Per la leadership di Kiev e per molti ucraini il requisito fondamentale per i negoziati è che includano meccanismi per evitare che questa invasione possa ripetersi nei prossimi anni. Che forma potrebbero avere queste “garanzie” di sicurezza militare?
La principale garanzia dell’Ucraina sarà un esercito forte e pronto al combattimento, in grado di contenere un’aggressione russa, come sta già facendo da oltre due anni. Una seconda garanzia sarà il continuo sostegno militare ed economico fornito dai nostri partner internazionali.
Per assicurarsi questo sostegno anche in futuro, l’Ucraina ha firmato accordi di cooperazione militare ed economica con numerosi dei nostri alleati. Fino ad oggi, oltre venti nazioni hanno firmato accordi di questo tipo, compresa l’Unione europea, tutti i paesi membri del G7, inclusa l’Italia. Secondo molti esperti e politici, anche in occidente, entrare a far parte della Nato rappresenterebbe la principale garanzia di sicurezza per l’Ucraina. La Russia, come tutti gli altri paesi del mondo, non ha mai attaccato un paese Nato.
Il problema è che l’entrata nella Nato non appare non solo immediata, ma neanche nell’agenda a medio termine degli stati membri dell’alleanza. Le altre garanzie di cui si è dotata l’Ucraina saranno sufficienti?
Ovviamente, in natura non esistono garanzie assolute e completamente a prova di rischio. La storia ci fornisce numerosi esempi di paesi neutrali che sono stati attaccati e di alleanze e accordi di mutuo soccorso militare in caso di attacco che al momento del bisogno non sono stati messi in pratica. Ma se parliamo della Russia di Putin, sappiamo che il regime attacca soltanto le nazioni che considera deboli. Questo è ciò che è accaduto con l’attacco in Georgia del 2008, con l’annessione della Crimea e l’inizio della guerra in Donbass nel 2014.

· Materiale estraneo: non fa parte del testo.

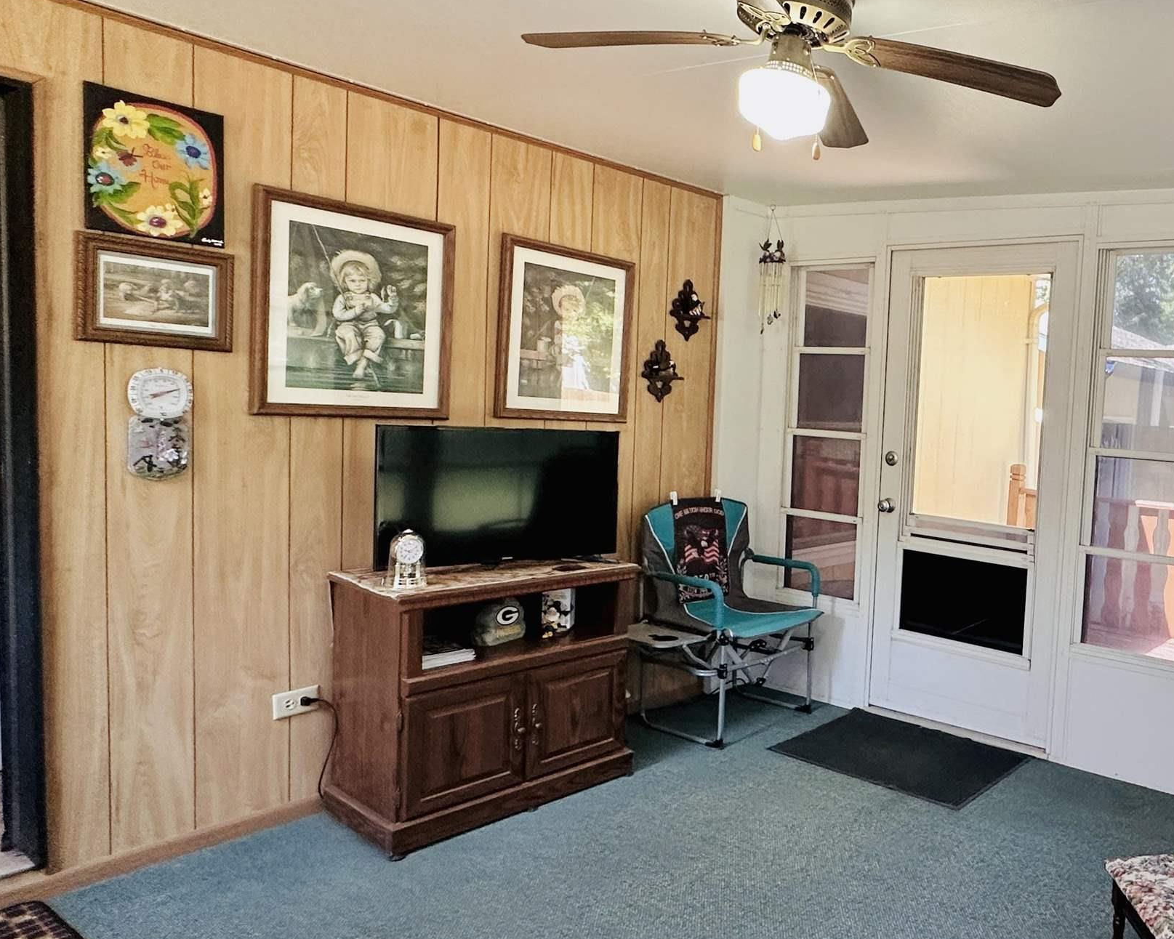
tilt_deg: -3.9
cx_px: 974
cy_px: 472
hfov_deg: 59.6
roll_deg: -3.9
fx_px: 903
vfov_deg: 54.9
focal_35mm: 26
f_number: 2.2
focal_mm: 2.22
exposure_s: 1/120
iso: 250
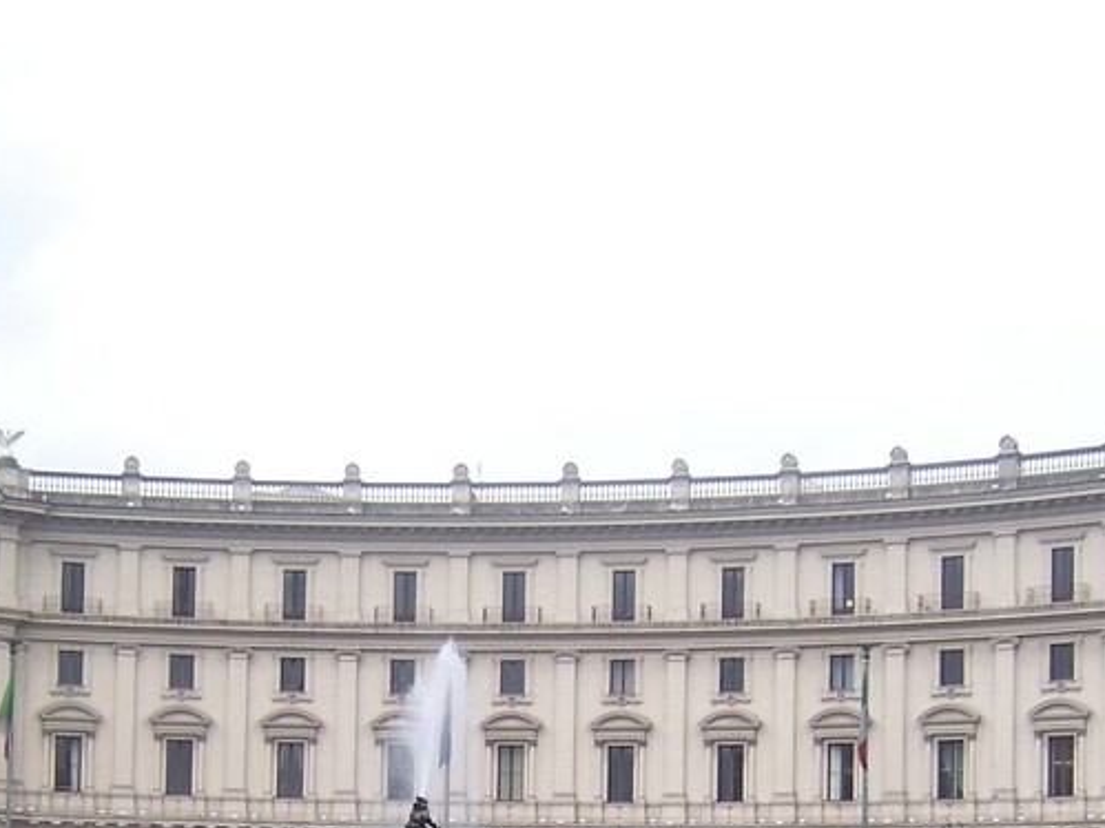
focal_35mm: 77
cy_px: 857
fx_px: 2457
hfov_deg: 25.3
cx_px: 409
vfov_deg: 18.6
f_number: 2.8
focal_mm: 6.2
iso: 80
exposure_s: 1/640
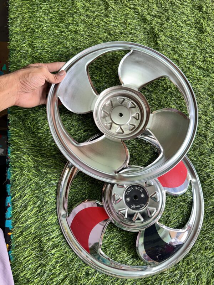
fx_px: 198
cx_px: 107
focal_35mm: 24
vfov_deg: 71.6
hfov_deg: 56.8
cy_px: 142
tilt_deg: -77.3
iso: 50
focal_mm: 6.76
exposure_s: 1/100
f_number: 1.78
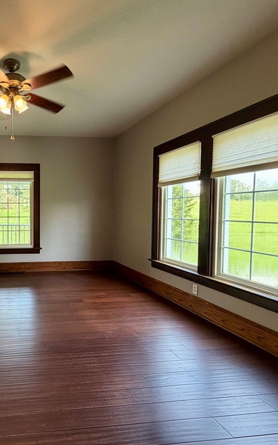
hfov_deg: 52.5
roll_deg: +0.7
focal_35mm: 20
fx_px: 242
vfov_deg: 85.1
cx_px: 28
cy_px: 222
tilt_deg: -2.0
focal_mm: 2.22
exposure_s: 1/120
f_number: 2.2
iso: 160
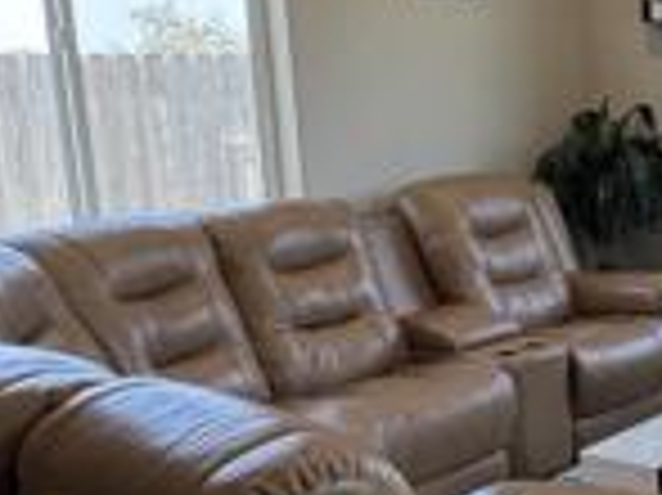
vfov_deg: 24.0
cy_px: 270
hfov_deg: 26.9
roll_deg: -0.1
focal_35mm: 61
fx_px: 1166
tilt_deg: -12.0
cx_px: 851
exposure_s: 1/120
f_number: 2.2
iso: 125
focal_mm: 2.22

Il 24 febbraio 2022, Putin ha lanciato la sua invasione su larga scala dell’Ucraina perché la riteneva una nazione debole, incapace di resistergli. Era altrettanto convinto che l’occidente non avrebbe fornito un significativo supporto all’Ucraina, come aveva mancato di fare già nel 2014. Ma i suoi assunti erano tutti sbagliati. Se Putin capirà che in caso di un nuovo e futuro attacco all’Ucraina riceverà una risposta risoluta sul campo di battaglia e se allo stesso tempo sarà chiaro che l’occidente continuerà a sostenere l’Ucraina come sta facendo oggi, allora è improbabile che si decida a lanciare una nuova invasione dell’Ucraina.